Learning Where to Focus: Density-Driven Guidance for Detecting Dense Tiny Objects
This work addresses the challenge of detecting dense tiny objects in remote sensing for applications like surveillance or monitoring, representing an incremental improvement over prior methods by introducing density-guided mechanisms.
The paper tackles the problem of detecting dense clusters of tiny objects in high-resolution remote sensing imagery, where existing methods fail to adaptively focus on dense regions, and proposes DRMNet, which uses density maps to guide feature learning and achieves state-of-the-art performance on datasets like AI-TOD and DTOD, especially in complex scenarios with high density and occlusion.

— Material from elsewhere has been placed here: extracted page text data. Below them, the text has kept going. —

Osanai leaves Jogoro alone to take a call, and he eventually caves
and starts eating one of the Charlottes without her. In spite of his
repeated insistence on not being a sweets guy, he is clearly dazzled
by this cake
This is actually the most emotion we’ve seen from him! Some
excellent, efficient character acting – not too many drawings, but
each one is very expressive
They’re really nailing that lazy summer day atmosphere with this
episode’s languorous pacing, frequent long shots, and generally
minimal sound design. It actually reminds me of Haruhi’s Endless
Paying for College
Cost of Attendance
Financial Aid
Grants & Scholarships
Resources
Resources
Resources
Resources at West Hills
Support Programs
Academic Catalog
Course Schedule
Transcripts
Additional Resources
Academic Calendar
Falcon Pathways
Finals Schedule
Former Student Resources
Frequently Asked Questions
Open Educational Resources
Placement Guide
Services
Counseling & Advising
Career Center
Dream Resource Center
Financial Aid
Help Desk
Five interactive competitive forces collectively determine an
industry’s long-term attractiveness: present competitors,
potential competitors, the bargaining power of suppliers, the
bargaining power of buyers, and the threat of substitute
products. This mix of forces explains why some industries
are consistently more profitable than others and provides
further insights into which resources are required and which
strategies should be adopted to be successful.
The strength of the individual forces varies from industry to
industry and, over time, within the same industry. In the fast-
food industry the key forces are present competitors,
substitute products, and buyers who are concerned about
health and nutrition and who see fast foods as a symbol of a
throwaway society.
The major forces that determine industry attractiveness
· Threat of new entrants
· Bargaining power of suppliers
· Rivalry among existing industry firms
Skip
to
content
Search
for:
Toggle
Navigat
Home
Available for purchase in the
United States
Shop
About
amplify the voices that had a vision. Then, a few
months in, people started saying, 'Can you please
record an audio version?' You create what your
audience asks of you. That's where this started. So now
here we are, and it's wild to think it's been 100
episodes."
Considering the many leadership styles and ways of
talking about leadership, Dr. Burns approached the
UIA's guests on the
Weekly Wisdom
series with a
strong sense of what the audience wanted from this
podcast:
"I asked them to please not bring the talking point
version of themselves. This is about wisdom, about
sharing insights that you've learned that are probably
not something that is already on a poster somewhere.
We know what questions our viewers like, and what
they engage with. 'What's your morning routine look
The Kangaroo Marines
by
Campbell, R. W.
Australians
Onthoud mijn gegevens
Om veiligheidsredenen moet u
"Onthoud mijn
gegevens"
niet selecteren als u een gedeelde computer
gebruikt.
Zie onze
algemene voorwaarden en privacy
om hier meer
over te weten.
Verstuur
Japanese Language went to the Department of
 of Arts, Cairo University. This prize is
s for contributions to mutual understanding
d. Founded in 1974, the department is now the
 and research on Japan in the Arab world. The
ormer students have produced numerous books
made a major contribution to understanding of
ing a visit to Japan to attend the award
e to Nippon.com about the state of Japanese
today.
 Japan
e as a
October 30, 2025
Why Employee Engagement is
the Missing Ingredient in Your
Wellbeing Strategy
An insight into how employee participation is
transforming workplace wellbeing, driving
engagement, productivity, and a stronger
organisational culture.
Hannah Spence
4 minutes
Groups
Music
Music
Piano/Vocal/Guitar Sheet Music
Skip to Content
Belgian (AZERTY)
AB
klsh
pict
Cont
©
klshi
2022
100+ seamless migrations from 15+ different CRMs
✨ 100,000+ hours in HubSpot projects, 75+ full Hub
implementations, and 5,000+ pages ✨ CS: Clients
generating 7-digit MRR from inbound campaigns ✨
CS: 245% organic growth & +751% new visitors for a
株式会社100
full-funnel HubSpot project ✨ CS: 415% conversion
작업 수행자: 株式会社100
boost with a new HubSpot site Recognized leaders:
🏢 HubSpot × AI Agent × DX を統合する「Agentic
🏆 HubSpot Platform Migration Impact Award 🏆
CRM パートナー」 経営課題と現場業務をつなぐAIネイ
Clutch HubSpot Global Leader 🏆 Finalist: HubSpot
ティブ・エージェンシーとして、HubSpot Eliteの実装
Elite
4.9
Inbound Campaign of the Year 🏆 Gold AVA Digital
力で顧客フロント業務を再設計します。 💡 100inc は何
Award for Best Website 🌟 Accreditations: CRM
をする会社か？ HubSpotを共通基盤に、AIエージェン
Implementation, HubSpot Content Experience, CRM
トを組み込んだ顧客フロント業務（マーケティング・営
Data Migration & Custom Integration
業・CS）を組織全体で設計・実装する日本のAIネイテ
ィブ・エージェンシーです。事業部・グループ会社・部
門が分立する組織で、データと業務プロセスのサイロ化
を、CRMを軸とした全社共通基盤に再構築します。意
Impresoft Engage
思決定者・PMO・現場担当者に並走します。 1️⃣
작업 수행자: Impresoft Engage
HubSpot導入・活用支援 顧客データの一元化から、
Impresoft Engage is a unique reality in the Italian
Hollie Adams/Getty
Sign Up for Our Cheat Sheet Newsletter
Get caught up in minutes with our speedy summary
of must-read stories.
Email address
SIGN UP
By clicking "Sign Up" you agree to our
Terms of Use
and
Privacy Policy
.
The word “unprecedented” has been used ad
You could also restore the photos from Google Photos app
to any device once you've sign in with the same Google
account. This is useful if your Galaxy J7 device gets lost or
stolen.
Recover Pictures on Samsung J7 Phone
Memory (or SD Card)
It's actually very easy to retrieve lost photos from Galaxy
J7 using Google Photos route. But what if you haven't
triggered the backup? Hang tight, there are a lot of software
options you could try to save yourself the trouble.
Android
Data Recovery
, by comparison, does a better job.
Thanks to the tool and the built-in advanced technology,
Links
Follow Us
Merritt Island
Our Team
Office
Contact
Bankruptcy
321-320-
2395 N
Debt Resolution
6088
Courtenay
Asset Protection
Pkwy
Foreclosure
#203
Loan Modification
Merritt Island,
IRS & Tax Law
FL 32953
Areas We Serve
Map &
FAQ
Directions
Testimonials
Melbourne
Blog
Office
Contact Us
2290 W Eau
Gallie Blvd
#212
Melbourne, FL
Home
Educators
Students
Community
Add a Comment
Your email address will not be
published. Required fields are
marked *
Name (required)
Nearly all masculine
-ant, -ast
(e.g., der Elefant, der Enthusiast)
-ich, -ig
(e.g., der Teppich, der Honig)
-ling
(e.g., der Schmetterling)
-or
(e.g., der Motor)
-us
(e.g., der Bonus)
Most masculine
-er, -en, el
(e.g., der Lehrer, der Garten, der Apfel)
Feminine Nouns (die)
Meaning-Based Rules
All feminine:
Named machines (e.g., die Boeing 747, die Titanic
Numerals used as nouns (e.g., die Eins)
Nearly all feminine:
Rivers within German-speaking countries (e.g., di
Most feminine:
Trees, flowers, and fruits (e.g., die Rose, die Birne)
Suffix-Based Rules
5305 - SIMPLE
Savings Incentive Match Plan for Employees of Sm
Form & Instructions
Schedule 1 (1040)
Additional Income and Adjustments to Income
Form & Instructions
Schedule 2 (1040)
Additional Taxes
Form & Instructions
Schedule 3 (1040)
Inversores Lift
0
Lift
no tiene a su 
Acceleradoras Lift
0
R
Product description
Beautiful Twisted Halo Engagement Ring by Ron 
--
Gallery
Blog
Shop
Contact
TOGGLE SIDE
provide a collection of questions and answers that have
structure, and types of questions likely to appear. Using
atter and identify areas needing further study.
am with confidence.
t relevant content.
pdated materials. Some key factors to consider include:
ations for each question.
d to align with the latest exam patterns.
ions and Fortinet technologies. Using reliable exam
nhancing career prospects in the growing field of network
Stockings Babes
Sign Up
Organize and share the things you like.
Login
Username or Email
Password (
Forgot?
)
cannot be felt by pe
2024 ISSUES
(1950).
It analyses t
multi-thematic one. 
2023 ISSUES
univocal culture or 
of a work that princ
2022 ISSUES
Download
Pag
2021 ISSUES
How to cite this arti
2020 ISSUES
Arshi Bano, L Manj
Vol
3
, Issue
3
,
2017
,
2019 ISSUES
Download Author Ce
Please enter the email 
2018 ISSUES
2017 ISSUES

High-resolution remote sensing imagery increasingly contains dense clusters of tiny objects, the detection of which is extremely challenging due to severe mutual occlusion and limited pixel footprints. Existing detection methods typically allocate computational resources uniformly, failing to adaptively focus on these density-concentrated regions, which hinders feature learning effectiveness. To address these limitations, we propose the Dense Region Mining Network (DRMNet), which leverages density maps as explicit spatial priors to guide adaptive feature learning. First, we design a Density Generation Branch (DGB) to model object distribution patterns, providing quantifiable priors that guide the network toward dense regions. Second, to address the computational bottleneck of global attention, our Dense Area Focusing Module (DAFM) uses these density maps to identify and focus on dense areas, enabling efficient local-global feature interaction. Finally, to mitigate feature degradation during hierarchical extraction, we introduce a Dual Filter Fusion Module (DFFM). It disentangles multi-scale features into high- and low-frequency components using a discrete cosine transform and then performs density-guided cross-attention to enhance complementarity while suppressing background interference. Extensive experiments on the AI-TOD and DTOD datasets demonstrate that DRMNet surpasses state-of-the-art methods, particularly in complex scenarios with high object density and severe occlusion.